Per favore, prosegui il testo «Sesso e dintorni» riportato qui sotto, a partire dalla sua ultima frase.

§ **ESTRATTO DEL DOCUMENTO**

:::

Sesso e dintorni
Buongiorno Psicologi e grazie per il tempo che dedicate a questa area.
Dopo parecchi anni di relazione, di cui 8 di convivenza, io e la mia compagna ci siamo sposati.
Non abbiamo figli, e lei è affetta da malattia auto-immune che si è manifestata dopo il primo anno di relazione, praticamente da sempre.
Nulla di invalidante ma, nel corso degli anni, ha portato un peggioramento delle sue condizioni fisiche e, soprattutto, delle condizioni intime:
soffre di candide costanti, cistiti a momenti alterni, secchezza, pavimento pelvico molto teso, stanchezza e inappetenza sessuale dovute a cortisone e farmaci vari.
Fa da sfondo una sua inibizione sessuale dovuta ad un approccio genitoriale d'infanzia a stampo cattolico: sesso = peccato.
A completare il tutto c'è stato il mio travagliato processo di accettazione della malattia e del peggioramento della qualità della relazione, cosa che ha portato ondate di mio malessere interiore e sua paura di non essere accettata per quello che è.

:::

§ **MATERIALE FORNITO**
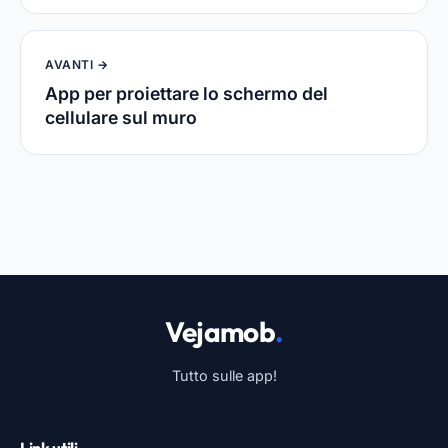
AVANTI →
App per proiettare lo schermo del
cellulare sul muro
Vejamob
.
Tutto sulle app!
Link utili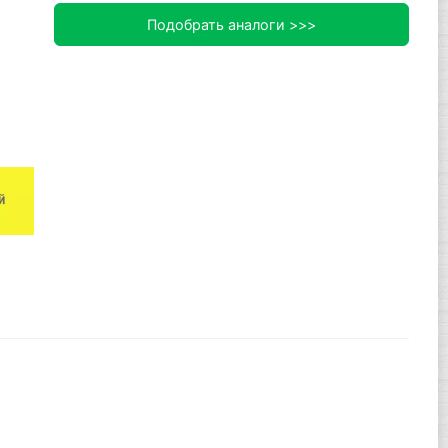
Подобрать аналоги >>>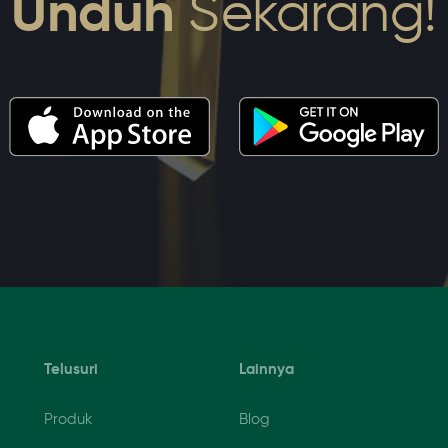
Unduh
Sekarang!
Telusuri
Lainnya
Produk
Blog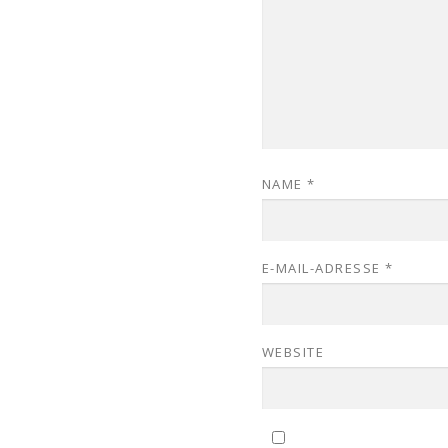
NAME
*
E-MAIL-ADRESSE
*
WEBSITE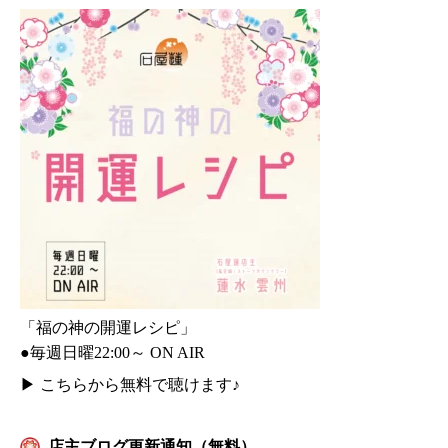
「福の神の開運レシピ」
●毎週日曜22:00～ ON AIR
▶
こちらから無料で聴けます♪
店主ブログ更新通知（無料）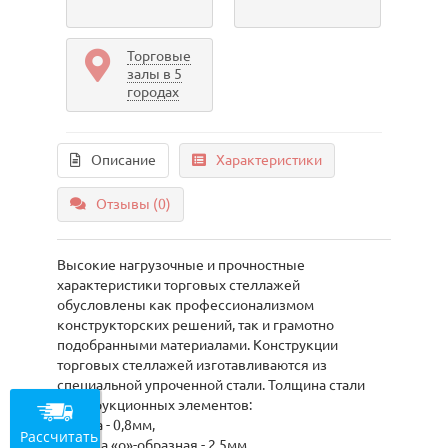
Торговые
залы в 5
городах
Описание
Характеристики
Отзывы (0)
Высокие нагрузочные и прочностные
характеристики торговых стеллажей
обусловлены как профессионализмом
конструкторских решений, так и грамотно
подобранными материалами. Конструкции
торговых стеллажей изготавливаются из
специальной упроченной стали. Толщина стали
конструкционных элементов:
- полка - 0,8мм,
Рассчитать
- стойка «о»-образная - 2,5мм,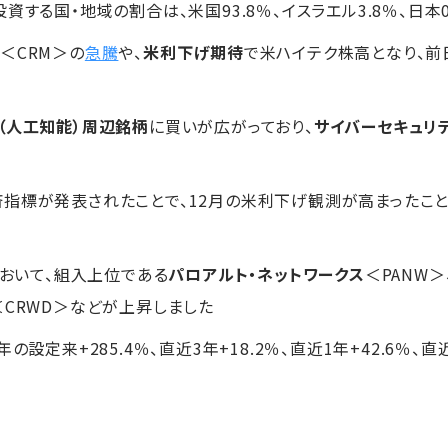
資する国・地域の割合は、米国93.8％、イスラエル3.8％、日本
ス
＜CRM＞の
急騰
や、
米利下げ期待
で米ハイテク株高となり、前
I（人工知能）周辺銘柄
に買いが広がっており、
サイバーセキュリ
済指標が発表されたことで、12月の米利下げ観測が高まったこ
において、組入上位である
パロアルト・ネットワークス
＜PANW＞
＜CRWD＞などが上昇しました
7年の設定来+285.4％、直近3年+18.2％、直近1年+42.6％、直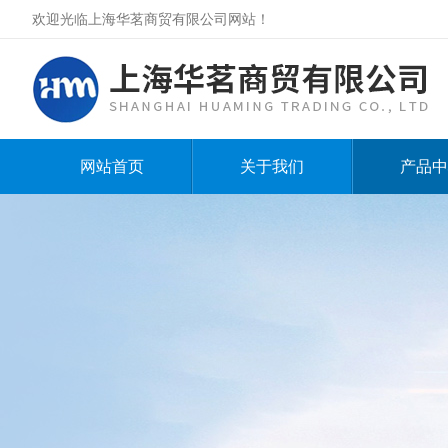
欢迎光临上海华茗商贸有限公司网站！
网站首页
关于我们
产品中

:::

§ **RISULTATO DELL'ESERCIZIO**
Il problema, a parte i primissimi anni, si manifesta a livello sessuale: scarso e temuto da lei, e per scarso intendo 2 o 3 rapporti all'anno.
Io, che reputo il sesso come una sfera della vita che deve trovare il suo spazio nonchè espressione della persona, sono quasi rassegnato.
Dopo lunghe guerre interiori mi sono auto-convinto che posso farne a meno e che in fondo, in questa fase della vita, posso considerarlo solo un piacere effimero.
L'altra faccia della medaglia è che ho un impulso sessuale che ritengo corretto ma che non trova la sua naturale espressione, e questo genera un risentimento latente nei suoi confronti.
Risentimento che razionalmente interpreto come infondato: lei non ha colpa.
Tra noi si parla spesso di tutto questo, delle terapie, dei tentativi, dei miglioramenti e dei peggioramenti, e si conclude che un giorno quando la malattia sarà regredita e le paure sessuali saranno superate, finalmente si potrà vivere una vita intima normale.
Entrambi ci impegnamo per questi obbiettivi, la mia accettazione nei suoi confronti è cresciuta molto ed è quasi totale. La sua malattia ha avuto lievi miglioramenti ma non significativi, la sua paura del sesso rimane fissa.
Questa situazione è stazionaria da anni e io vivo in un limbo indotto da me stesso tra l'attesa, il miraggio, l'impulso naturale, l'autoconvinzione e la realtà quotidiana.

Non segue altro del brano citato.